Publication year - 1993
Publication title -
echocardiography
Language(s) - English
Resource type - Journals
SCImago Journal Rank - 0.404
H-Index - 62
eISSN - 1540-8175
pISSN - 0742-2822
DOI - 10.1111/j.1540-8175.1993.tb00022.x
Subject(s) - hypertrophic cardiomyopathy , medicine , cardiology , muscle hypertrophy , cardiomyopathy , stenosis , ventricular outflow tract , left ventricular hypertrophy , ventricle , apex (geometry) , blood flow , ventricular hypertrophy , heart failure , blood pressure , anatomy
Ninety‐two consecutive patients with hypertrophic cardiomyopathy were studied with pulsed and continuous‐wave Doppler and color flow imaging to assess the intraventricular systolic flow profile from apex to base and compare it with that obtained in normals and in patients with aortic stenosis and systemic hypertension.

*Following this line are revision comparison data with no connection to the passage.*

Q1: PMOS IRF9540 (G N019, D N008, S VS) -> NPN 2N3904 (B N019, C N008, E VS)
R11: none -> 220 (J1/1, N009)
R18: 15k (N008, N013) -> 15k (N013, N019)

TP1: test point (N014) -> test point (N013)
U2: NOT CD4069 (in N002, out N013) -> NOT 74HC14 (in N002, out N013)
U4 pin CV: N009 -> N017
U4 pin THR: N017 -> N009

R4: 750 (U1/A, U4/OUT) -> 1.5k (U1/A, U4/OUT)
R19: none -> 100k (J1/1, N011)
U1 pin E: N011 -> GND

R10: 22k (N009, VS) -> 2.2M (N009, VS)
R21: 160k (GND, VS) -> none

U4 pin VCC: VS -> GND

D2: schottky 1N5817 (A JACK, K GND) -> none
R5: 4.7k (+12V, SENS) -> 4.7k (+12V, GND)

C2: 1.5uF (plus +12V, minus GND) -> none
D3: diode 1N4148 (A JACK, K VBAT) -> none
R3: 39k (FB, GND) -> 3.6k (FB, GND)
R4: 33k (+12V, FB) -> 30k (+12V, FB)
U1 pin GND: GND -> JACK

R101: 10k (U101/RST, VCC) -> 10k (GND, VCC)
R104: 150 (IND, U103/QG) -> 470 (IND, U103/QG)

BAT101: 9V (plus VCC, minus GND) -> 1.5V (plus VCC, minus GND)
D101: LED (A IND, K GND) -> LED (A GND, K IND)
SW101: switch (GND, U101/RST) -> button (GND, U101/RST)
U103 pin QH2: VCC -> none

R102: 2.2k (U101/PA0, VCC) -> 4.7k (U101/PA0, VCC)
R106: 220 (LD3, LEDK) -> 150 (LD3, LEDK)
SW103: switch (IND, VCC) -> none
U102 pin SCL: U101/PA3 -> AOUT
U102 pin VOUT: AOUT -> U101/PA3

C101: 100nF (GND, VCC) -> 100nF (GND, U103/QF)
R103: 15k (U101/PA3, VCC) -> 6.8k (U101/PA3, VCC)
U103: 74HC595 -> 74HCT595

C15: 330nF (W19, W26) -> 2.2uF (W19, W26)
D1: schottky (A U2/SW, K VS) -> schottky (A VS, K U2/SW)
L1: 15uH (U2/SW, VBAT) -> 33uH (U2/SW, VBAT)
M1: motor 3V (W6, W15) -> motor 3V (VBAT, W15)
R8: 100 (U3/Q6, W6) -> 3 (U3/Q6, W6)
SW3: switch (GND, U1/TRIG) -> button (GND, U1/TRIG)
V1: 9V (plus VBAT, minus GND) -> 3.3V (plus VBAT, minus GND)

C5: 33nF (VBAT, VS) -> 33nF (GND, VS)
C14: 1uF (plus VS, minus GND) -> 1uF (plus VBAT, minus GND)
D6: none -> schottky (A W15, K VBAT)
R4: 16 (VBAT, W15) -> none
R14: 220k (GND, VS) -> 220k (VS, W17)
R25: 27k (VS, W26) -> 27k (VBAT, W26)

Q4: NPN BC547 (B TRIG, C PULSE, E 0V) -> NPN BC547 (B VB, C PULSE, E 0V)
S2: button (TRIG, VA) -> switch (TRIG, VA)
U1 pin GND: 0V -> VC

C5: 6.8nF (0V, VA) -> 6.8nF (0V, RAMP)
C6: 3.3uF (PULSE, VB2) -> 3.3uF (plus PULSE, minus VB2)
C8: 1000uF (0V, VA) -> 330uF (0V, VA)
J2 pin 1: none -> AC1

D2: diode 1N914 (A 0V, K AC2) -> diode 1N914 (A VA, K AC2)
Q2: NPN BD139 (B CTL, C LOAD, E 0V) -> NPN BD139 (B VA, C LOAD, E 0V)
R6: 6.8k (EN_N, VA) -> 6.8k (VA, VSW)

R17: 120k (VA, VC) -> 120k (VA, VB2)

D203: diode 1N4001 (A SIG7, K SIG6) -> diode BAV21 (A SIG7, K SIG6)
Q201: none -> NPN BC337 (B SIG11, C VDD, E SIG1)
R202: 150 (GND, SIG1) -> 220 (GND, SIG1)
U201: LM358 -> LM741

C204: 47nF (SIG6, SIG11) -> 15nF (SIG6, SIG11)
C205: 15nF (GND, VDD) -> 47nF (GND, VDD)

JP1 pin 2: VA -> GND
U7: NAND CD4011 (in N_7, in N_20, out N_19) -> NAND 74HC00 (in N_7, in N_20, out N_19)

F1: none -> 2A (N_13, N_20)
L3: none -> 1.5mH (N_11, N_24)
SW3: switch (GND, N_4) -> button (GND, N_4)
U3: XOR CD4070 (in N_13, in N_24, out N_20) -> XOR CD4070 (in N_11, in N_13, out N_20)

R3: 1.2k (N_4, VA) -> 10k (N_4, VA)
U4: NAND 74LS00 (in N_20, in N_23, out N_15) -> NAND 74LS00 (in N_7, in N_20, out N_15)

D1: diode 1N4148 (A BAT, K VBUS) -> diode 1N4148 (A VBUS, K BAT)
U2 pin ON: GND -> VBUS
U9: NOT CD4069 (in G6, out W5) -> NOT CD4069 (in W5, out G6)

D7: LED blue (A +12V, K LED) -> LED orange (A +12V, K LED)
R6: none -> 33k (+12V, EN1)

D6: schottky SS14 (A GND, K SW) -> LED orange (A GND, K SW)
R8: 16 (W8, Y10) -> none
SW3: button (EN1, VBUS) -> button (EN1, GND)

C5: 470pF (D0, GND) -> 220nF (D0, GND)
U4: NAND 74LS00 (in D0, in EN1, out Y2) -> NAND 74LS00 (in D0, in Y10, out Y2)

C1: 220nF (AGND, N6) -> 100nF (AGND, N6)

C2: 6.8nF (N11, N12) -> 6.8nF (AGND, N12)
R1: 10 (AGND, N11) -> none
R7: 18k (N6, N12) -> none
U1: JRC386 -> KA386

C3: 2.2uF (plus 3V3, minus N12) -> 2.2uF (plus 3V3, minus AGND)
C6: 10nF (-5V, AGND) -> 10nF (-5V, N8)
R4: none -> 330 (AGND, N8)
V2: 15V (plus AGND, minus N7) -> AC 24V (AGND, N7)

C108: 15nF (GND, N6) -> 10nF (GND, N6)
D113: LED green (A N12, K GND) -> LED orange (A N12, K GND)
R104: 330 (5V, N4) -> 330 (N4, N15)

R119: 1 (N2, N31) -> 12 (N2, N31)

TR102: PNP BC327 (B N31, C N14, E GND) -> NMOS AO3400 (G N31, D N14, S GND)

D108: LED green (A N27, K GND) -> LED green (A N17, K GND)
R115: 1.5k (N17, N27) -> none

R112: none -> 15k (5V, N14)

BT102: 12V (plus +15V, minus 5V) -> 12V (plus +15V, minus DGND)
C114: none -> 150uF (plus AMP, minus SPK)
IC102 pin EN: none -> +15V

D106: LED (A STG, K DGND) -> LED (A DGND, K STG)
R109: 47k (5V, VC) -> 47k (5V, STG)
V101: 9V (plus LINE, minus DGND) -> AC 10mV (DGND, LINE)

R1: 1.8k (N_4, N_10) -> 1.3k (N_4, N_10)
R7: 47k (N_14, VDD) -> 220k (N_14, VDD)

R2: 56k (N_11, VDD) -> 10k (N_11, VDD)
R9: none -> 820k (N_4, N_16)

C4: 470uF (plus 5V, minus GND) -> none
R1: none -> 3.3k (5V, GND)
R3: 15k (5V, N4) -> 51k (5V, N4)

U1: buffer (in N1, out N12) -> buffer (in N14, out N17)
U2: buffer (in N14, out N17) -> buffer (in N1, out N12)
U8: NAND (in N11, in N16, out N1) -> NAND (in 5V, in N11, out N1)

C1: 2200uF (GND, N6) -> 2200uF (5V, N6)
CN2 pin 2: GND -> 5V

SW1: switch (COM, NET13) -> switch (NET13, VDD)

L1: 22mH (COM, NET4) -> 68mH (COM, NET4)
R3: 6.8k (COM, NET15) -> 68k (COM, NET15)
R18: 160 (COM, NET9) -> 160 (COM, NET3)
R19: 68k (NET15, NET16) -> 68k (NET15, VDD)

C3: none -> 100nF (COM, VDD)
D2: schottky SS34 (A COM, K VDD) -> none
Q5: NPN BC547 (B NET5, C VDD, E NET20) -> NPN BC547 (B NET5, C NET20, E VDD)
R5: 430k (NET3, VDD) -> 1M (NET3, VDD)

Hypertrophic cardiomyopathy patients had higher intraventricular blood flow velocities (cm/sec) from apex to base compared with normals and aortic stenosis and systemic hypertension patients (apex: 41.5 ± 17.3 vs 24 ± 1.9,26.1 ± 2.9, and 26.4 ± 3.3; papillary muscles: 95.4 ± 66.5 vs 41.9 ± 4.9, 46.2 ± 3.4, and 46.4 ± 5.7; outflow tract: 249.3 ± 176.2 vs 66.9 ± 8.4, 64.1 ± 10.8, and 66 ± 9.5, respectively) (P < 0.001). Eighty‐six (93%) hypertrophic cardiomyopathy patients showed an abnormal intraventricular systolic color flow pattern at one or more sites but none of the patients with aortic stenosis or systemic hypertension or normal controls. Of those, 65 (71%) showed one or more variant (mosaic) flow, all of whom had intraventricular gradients, while 75 showed abnormal aliased flow at a site other than the subaortic area. It is concluded that patients with hypertrophic cardiomyopathy often exhibit an abnormal spatial distribution of the intraventricular systolic flow velocity profile compared with normals and patients with secondary forms of ventricular hypertrophy that can readily be recognized with color flow imaging. This could improve the sometimes difficult separation of hypertrophic cardiomyopathy patients from secondary hypertrophy.